In the state of Wisconsin, if you're a gun owner, it's important that you understand the legal distinction between various terms, like "carry" and "possession," for example. Understanding the meaning of these and other gun law terminology is important for deciding whether a particular defendant has broken Wisconsin gun laws.
Here are some important terms you should know:
Carry: The terms "carry" and "carrying" in the context of firearms in Wisconsin means "to go armed with," which -- in turn -- means that the firearm is on the person's body, being carried by the person or within his or her reach. It also means that the person is aware that the firearm is there.
Possession: In many cases, courts generally will not deem that a person is "carrying" a firearm if it is unloaded and encased. In these situations, the person is usually in "possession" of the firearm.
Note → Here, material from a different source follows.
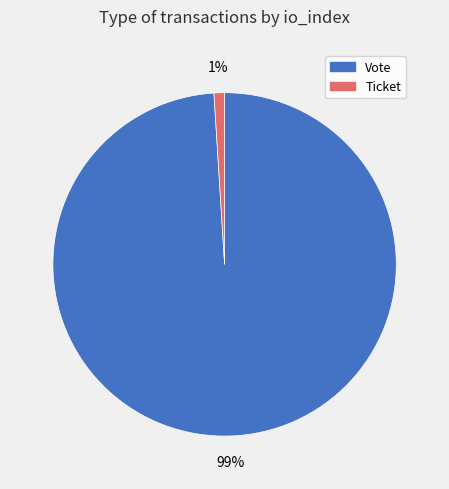

What percentage is the Vote slice, to the nearest percent?

99%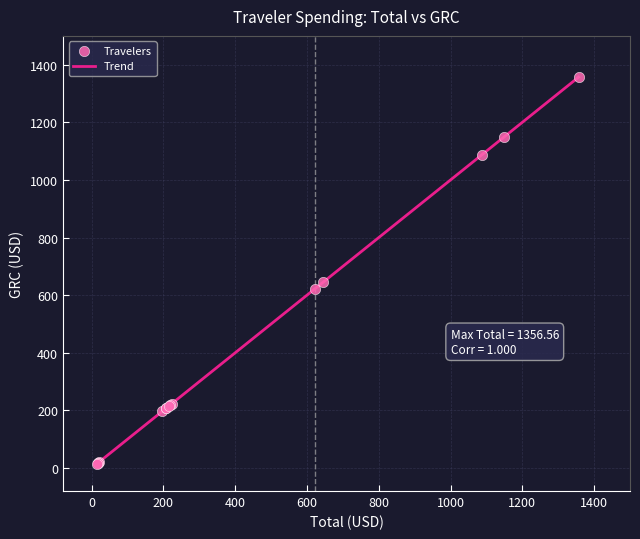

What is the greatest value displayed?

1356.6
The term "possession" describes someone who has a firearm -- and it could be on his or her person -- but the person is not "going armed with" the weapon.
Open Carry: Open carry refers to the carrying of a weapon that is out in the open or not concealed.
Concealed Carry: Concealed carry means that someone is hiding the weapon from easy view. Perhaps someone has a firearm under his or her jacket or inside a purse or bag and it's not visible, for example.
Knowing these terms will help you navigate various gun rules and regulations. It will also help you understand what defense strategies you may want to employ if you have been accused of violating weapons laws in Wisconsin.